任务目标: 请把从条目开头到含有“genus: Oreumenes”的那一行（包括这一行）重写一遍，把里面的“common name”都换成“vernacular name”，其他内容一律不动。

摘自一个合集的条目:
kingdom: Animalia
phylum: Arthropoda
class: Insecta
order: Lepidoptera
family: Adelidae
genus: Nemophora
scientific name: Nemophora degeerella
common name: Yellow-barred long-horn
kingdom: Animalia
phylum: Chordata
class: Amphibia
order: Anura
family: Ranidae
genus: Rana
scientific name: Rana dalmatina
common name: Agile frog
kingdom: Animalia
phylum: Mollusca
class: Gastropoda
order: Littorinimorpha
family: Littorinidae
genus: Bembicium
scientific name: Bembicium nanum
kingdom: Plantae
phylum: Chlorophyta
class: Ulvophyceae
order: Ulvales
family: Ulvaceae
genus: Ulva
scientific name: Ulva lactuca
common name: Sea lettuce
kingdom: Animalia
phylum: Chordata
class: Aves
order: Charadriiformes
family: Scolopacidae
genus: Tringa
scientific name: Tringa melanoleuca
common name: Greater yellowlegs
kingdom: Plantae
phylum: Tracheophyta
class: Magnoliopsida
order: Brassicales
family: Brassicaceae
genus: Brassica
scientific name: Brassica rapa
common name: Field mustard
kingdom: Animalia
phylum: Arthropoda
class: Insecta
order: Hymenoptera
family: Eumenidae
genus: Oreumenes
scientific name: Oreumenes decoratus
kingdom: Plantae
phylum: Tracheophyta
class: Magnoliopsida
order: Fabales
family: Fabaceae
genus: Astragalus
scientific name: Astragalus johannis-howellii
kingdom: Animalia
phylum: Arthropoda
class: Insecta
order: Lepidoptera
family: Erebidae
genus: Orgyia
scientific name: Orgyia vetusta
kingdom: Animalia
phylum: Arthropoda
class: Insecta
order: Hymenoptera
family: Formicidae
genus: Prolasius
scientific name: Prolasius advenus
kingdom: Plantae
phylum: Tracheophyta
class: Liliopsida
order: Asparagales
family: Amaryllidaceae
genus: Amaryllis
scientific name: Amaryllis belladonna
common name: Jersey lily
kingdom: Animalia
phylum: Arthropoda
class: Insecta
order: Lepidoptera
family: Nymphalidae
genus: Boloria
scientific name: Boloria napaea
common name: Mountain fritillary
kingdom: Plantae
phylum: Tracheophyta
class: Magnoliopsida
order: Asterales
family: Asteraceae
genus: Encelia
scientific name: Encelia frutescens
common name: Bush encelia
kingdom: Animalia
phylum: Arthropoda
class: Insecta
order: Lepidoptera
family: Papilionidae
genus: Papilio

完成练习:
kingdom: Animalia
phylum: Arthropoda
class: Insecta
order: Lepidoptera
family: Adelidae
genus: Nemophora
scientific name: Nemophora degeerella
vernacular name: Yellow-barred long-horn
kingdom: Animalia
phylum: Chordata
class: Amphibia
order: Anura
family: Ranidae
genus: Rana
scientific name: Rana dalmatina
vernacular name: Agile frog
kingdom: Animalia
phylum: Mollusca
class: Gastropoda
order: Littorinimorpha
family: Littorinidae
genus: Bembicium
scientific name: Bembicium nanum
kingdom: Plantae
phylum: Chlorophyta
class: Ulvophyceae
order: Ulvales
family: Ulvaceae
genus: Ulva
scientific name: Ulva lactuca
vernacular name: Sea lettuce
kingdom: Animalia
phylum: Chordata
class: Aves
order: Charadriiformes
family: Scolopacidae
genus: Tringa
scientific name: Tringa melanoleuca
vernacular name: Greater yellowlegs
kingdom: Plantae
phylum: Tracheophyta
class: Magnoliopsida
order: Brassicales
family: Brassicaceae
genus: Brassica
scientific name: Brassica rapa
vernacular name: Field mustard
kingdom: Animalia
phylum: Arthropoda
class: Insecta
order: Hymenoptera
family: Eumenidae
genus: Oreumenes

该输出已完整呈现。